We need to read and count different types of messages/run
some statistics on a 10 GB text file, e.g a FIX engine
log. We use Linux, 32-bit, 4 CPUs, Intel, coding in Perl but
the language doesn’t really matter.
I have found some interesting tips in Tim Bray’s
WideFinder project. However, we’ve found that using memory mapping
is inherently limited by the 32 bit architecture.

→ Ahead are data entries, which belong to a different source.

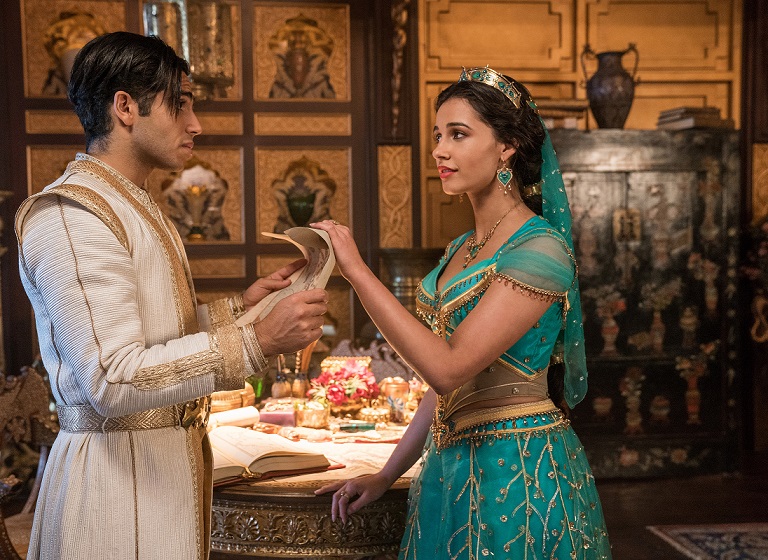
Locate an element on the screen. The width and height of the screenshot is (768, 560). paneling is located at coordinates (511, 39), (653, 27).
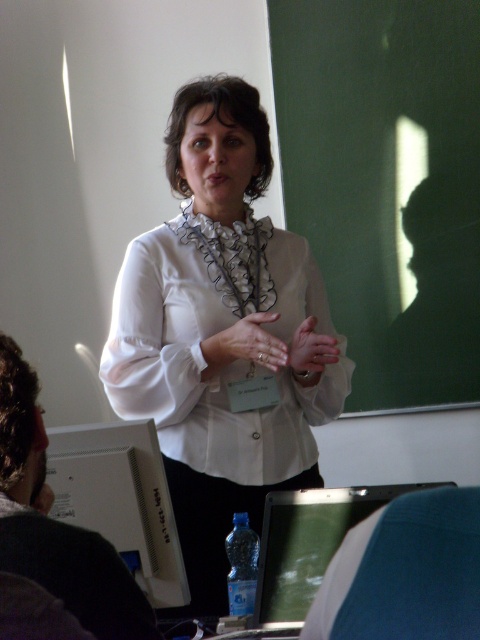
Measure the distance from green chalkboard at upper right to blue plastic bottle at center.

A distance of 4.28 feet exists between green chalkboard at upper right and blue plastic bottle at center.

Image resolution: width=480 pixels, height=640 pixels. In order to click on green chalkboard at upper right in this screenshot , I will do `click(386, 182)`.

I want to click on green chalkboard at upper right, so click(x=386, y=182).

Is white satin blouse at center wider than green chalkboard at upper right?

In fact, white satin blouse at center might be narrower than green chalkboard at upper right.

Between point (260, 380) and point (452, 381), which one is positioned behind?

The point (452, 381) is more distant.

Image resolution: width=480 pixels, height=640 pixels. What are the coordinates of `white satin blouse at center` in the screenshot? It's located at (223, 333).

You are a GUI agent. You are given a task and a screenshot of the screen. Output one action in this format:
    pyautogui.click(x=<x>, y=<y>)
    Task: Click on the white satin blouse at center
    Image resolution: width=480 pixels, height=640 pixels.
    Given the screenshot: What is the action you would take?
    coord(223,333)

Does white satin blouse at center have a greater height compared to blue plastic bottle at center?

Yes, white satin blouse at center is taller than blue plastic bottle at center.

Between white satin blouse at center and blue plastic bottle at center, which one is positioned lower?

Positioned lower is blue plastic bottle at center.

Which is in front, point (124, 388) or point (252, 604)?

Point (252, 604) is in front.

The image size is (480, 640). Find the location of `white satin blouse at center`. white satin blouse at center is located at coordinates (223, 333).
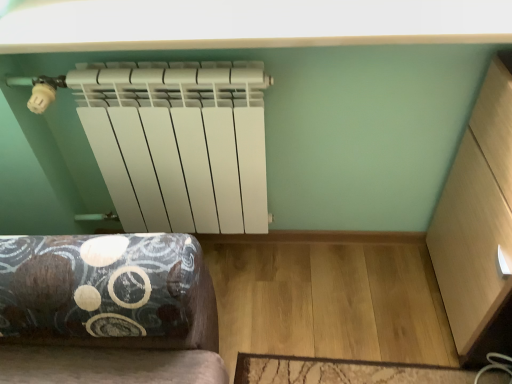
Image resolution: width=512 pixels, height=384 pixels. What are the coordinates of `white matte radiator at left` in the screenshot? It's located at (179, 142).

Describe the element at coordinates (179, 142) in the screenshot. I see `white matte radiator at left` at that location.

Where is `white matte radiator at left`? The height and width of the screenshot is (384, 512). white matte radiator at left is located at coordinates (179, 142).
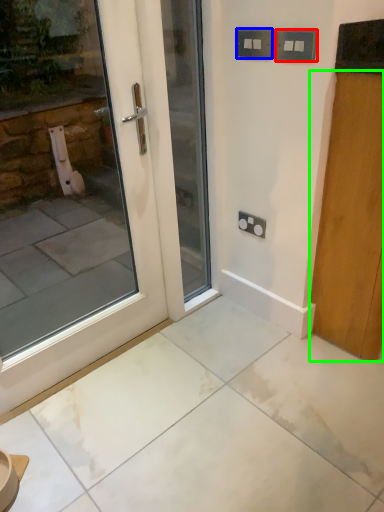
Question: Based on their relative distances, which object is farther from electric outlet (highlighted by a red box)? Choose from electric outlet (highlighted by a blue box) and door (highlighted by a green box).

Choices:
 (A) electric outlet
 (B) door

Answer: (B)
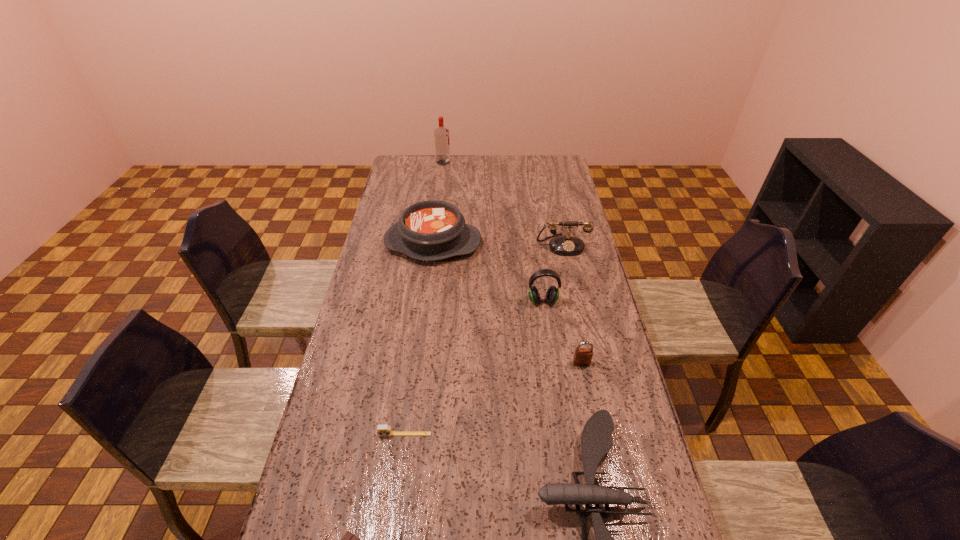
Locate an element on the screen. The width and height of the screenshot is (960, 540). vacant region located 0.200m on the dial of the telephone is located at coordinates (572, 293).

At what (x,y) coordinates should I click in order to perform the action: click on vacant space located on the front-facing side of the fifth farthest object. Please return your answer as a coordinate pair (x, y). The image size is (960, 540). Looking at the image, I should click on (606, 483).

This screenshot has width=960, height=540. In order to click on vacant space situated 0.170m at the front of the tape measure with the tape extended in this screenshot , I will do `click(396, 503)`.

I want to click on object that is at the far edge, so (441, 134).

The width and height of the screenshot is (960, 540). I want to click on casserole present at the left edge, so click(x=431, y=230).

What are the coordinates of `tape measure present at the left edge` in the screenshot? It's located at (382, 430).

I want to click on headset that is positioned at the right edge, so click(552, 295).

This screenshot has width=960, height=540. I want to click on telephone that is positioned at the right edge, so click(x=562, y=245).

Where is `padlock that is at the right edge`? The width and height of the screenshot is (960, 540). padlock that is at the right edge is located at coordinates (582, 356).

You are a GUI agent. You are given a task and a screenshot of the screen. Output one action in this format:
    pyautogui.click(x=<x>, y=<y>)
    Task: Click on the vacant point at the far edge
    
    Given the screenshot: What is the action you would take?
    pyautogui.click(x=435, y=178)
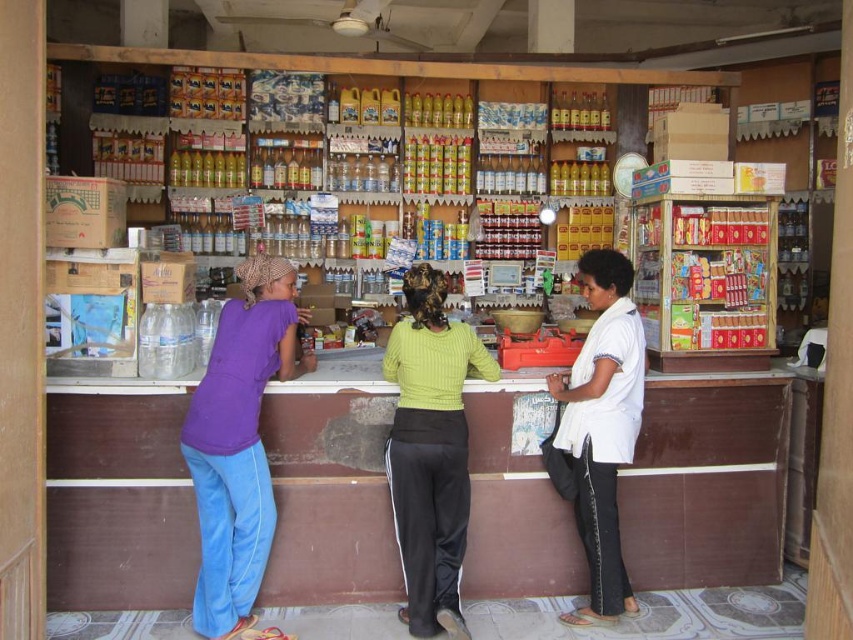
You are a customer in the shop and want to buy the purple cotton shirt at left located at point (238, 442). The shop has a counter at the center. Can you walk directly to the purple cotton shirt at left from your current position behind the counter?

The purple cotton shirt at left is located at point (238, 442). Since you are behind the counter, you can walk directly to it as there are no obstructions mentioned in the scene description.

You are a customer in the shop and want to buy a gift for a friend. You notice the purple cotton shirt at left and the ribbed green sweater at center. Which one is bigger in size?

The purple cotton shirt at left has a larger size compared to the ribbed green sweater at center, so the purple cotton shirt at left is bigger.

We tried using multiple processes, which seems to work
faster if we process the file in parallel using 4 processes
on 4 CPUs. Adding multi-threading slows it down, maybe
because of the cost of context switching. We tried changing
the size of thread pool, but that is still slower than
simple multi-process version.
The memory mapping part is not very stable, sometimes it
takes 80 sec and sometimes 7 sec on a 2 GB file, maybe from
page faults or something related to virtual memory usage.
Anyway, Mmap cannot scale beyond 4 GB on a 32 bit
architecture.
We tried Perl’s IPC::Mmap and Sys::Mmap. Looked
into Map-Reduce as well, but the problem is really I/O
bound, the processing itself is sufficiently fast.
So we decided to try optimize the basic I/O by tuning
buffering size, type, etc.
Can anyone who is aware of an existing project where this
problem was efficiently solved in any language/platform
point to a useful link or suggest a direction?
Most of the time you will be I/O bound not CPU bound, thus just read this file through normal Perl I/O and process it in single thread. Unless you prove that you can do more I/O than your single CPU work, don’t waste your time with anything more. Anyway, you should ask: Why on Earth is this in one huge file? Why on Earth don’t they split it in a reasonable way when they generate it? It would be magnitude more worth work. Then you can put it in separate I/O channels and use more CPU’s (if you don’t use some sort of RAID 0 or NAS or …).
Measure, don’t assume. Don’t forget to flush caches before each test. Remember that serialized I/O is a magnitude faster than random.